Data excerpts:
= = = =

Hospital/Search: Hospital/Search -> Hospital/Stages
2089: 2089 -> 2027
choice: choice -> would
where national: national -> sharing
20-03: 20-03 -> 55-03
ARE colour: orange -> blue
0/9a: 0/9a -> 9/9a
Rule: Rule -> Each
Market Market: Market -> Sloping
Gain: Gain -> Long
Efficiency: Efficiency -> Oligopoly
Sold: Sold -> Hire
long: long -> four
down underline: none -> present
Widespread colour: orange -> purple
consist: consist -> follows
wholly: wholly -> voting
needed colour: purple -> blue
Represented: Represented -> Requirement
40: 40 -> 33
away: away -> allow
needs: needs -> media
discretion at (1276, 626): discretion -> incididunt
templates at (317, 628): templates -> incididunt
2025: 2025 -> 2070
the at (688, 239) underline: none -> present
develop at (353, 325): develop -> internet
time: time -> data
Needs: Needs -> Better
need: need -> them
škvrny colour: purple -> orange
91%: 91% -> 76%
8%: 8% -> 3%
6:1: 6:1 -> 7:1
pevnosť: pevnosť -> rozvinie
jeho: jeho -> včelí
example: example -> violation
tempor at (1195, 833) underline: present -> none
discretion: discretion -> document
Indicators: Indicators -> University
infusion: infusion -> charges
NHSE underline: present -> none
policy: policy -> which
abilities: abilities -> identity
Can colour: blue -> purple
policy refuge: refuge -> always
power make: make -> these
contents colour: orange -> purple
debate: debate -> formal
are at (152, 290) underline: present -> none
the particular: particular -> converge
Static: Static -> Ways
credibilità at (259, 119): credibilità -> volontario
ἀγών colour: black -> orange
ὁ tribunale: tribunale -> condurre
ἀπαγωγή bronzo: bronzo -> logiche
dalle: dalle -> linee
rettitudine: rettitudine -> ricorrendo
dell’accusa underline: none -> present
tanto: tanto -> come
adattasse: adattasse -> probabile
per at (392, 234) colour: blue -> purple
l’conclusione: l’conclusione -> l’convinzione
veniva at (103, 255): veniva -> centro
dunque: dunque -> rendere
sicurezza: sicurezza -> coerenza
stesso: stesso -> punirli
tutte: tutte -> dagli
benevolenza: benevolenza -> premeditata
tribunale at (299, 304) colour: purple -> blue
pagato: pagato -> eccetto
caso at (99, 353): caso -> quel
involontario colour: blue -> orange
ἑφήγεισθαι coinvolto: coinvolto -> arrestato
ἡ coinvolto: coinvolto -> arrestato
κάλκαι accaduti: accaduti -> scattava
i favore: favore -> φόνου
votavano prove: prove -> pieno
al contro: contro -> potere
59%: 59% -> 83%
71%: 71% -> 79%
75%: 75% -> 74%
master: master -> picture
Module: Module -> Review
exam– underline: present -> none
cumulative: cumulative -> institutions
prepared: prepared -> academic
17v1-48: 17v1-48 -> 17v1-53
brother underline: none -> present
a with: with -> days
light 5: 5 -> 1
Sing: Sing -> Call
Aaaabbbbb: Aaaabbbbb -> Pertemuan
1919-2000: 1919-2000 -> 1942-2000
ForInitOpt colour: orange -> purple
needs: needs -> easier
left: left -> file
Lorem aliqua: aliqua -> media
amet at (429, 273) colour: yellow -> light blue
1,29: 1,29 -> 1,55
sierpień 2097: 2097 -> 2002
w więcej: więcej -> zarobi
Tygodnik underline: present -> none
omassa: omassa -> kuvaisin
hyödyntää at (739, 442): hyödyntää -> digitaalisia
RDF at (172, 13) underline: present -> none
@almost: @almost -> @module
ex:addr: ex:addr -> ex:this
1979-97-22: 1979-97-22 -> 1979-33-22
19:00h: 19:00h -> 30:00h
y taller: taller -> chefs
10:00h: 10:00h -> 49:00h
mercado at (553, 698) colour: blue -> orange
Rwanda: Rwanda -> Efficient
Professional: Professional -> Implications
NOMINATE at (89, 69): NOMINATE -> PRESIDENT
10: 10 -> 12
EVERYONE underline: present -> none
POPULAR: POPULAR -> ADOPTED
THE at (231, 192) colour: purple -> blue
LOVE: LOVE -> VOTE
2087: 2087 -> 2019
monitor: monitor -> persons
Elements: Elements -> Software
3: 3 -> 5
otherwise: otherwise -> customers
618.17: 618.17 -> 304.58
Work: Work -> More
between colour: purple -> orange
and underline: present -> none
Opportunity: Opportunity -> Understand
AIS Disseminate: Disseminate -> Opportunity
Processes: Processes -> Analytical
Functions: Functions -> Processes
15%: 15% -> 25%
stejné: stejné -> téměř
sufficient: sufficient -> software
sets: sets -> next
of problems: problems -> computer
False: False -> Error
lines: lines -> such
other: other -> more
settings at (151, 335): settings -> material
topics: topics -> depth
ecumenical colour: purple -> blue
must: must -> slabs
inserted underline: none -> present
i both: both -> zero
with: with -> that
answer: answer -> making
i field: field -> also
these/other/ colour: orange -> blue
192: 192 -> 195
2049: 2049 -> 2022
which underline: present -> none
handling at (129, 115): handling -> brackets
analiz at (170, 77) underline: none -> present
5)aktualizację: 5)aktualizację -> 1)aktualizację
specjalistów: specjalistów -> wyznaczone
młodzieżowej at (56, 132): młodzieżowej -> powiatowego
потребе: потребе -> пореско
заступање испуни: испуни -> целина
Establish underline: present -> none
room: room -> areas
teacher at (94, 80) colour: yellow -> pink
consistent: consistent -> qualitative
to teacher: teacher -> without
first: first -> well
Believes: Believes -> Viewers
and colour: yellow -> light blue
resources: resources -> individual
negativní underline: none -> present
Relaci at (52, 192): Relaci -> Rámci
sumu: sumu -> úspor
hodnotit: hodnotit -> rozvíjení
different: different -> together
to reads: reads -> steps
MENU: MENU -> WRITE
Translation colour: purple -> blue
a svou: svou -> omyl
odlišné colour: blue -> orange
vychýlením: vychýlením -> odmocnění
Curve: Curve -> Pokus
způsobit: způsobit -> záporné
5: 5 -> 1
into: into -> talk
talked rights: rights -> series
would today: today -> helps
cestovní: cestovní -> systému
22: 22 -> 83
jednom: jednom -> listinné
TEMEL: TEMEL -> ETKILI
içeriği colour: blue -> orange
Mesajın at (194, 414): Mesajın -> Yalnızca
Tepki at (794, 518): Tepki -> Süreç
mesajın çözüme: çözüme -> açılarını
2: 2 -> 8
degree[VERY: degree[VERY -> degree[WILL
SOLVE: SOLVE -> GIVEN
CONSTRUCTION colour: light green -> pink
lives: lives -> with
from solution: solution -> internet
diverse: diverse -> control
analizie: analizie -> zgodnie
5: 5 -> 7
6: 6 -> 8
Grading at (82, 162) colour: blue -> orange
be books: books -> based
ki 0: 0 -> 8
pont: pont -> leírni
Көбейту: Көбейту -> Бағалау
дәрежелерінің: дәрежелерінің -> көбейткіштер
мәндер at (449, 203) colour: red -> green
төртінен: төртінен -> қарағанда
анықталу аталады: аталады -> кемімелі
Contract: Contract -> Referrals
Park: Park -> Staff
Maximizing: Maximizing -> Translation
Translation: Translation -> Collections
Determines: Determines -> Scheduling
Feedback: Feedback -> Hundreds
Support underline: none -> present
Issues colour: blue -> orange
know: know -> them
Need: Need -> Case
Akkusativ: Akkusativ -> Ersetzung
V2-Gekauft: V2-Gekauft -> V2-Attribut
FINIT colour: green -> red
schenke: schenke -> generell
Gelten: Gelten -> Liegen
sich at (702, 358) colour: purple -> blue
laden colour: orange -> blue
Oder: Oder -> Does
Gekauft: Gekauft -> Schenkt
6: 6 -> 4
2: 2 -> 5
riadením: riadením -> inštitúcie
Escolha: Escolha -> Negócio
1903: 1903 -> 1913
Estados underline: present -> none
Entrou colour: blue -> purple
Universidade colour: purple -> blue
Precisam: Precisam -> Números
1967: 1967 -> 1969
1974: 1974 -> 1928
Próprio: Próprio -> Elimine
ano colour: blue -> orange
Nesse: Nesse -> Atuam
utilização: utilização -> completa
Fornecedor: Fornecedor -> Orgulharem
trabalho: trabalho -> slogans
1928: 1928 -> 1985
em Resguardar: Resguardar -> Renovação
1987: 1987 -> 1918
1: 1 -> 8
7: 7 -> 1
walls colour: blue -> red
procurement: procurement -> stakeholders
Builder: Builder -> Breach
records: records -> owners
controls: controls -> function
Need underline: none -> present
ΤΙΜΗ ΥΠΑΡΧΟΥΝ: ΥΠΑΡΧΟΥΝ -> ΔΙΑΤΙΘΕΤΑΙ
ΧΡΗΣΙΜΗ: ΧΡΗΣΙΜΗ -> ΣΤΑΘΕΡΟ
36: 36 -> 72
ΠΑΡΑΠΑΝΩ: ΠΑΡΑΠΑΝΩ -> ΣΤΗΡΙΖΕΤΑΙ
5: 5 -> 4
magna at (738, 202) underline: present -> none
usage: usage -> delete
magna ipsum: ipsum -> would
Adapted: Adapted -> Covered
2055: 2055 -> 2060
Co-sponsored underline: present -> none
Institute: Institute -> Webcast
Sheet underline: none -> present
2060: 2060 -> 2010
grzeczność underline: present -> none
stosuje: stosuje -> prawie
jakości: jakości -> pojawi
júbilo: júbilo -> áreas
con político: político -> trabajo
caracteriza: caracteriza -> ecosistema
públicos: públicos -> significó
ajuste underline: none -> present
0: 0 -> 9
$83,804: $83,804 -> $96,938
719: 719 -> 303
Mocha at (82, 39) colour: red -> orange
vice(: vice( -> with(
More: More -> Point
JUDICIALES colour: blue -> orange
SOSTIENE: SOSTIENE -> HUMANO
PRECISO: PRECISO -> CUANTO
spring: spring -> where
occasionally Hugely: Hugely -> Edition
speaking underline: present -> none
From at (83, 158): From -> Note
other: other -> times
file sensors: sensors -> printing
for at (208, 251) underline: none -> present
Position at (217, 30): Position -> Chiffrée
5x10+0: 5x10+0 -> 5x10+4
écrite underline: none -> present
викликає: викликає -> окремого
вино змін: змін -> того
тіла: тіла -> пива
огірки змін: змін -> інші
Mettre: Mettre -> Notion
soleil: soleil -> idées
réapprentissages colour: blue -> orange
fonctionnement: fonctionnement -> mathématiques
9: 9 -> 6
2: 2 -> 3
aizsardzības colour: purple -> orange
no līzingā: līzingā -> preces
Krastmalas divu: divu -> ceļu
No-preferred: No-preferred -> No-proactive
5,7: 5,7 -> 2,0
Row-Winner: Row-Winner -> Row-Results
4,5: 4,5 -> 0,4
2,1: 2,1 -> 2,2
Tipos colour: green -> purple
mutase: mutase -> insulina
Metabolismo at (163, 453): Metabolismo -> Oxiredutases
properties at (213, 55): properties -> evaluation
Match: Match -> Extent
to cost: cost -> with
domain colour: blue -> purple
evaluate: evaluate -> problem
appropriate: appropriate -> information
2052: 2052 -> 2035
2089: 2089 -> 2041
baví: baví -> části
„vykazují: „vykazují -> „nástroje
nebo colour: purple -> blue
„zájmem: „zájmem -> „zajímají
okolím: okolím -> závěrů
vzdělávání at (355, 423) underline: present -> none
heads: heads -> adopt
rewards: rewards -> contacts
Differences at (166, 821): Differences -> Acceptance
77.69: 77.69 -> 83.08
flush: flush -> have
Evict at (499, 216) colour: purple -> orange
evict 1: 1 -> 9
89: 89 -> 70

= = = =

Your instructions:
Count the lines of the material that contain the string "file", and reply with the number alone.

Task answer:
2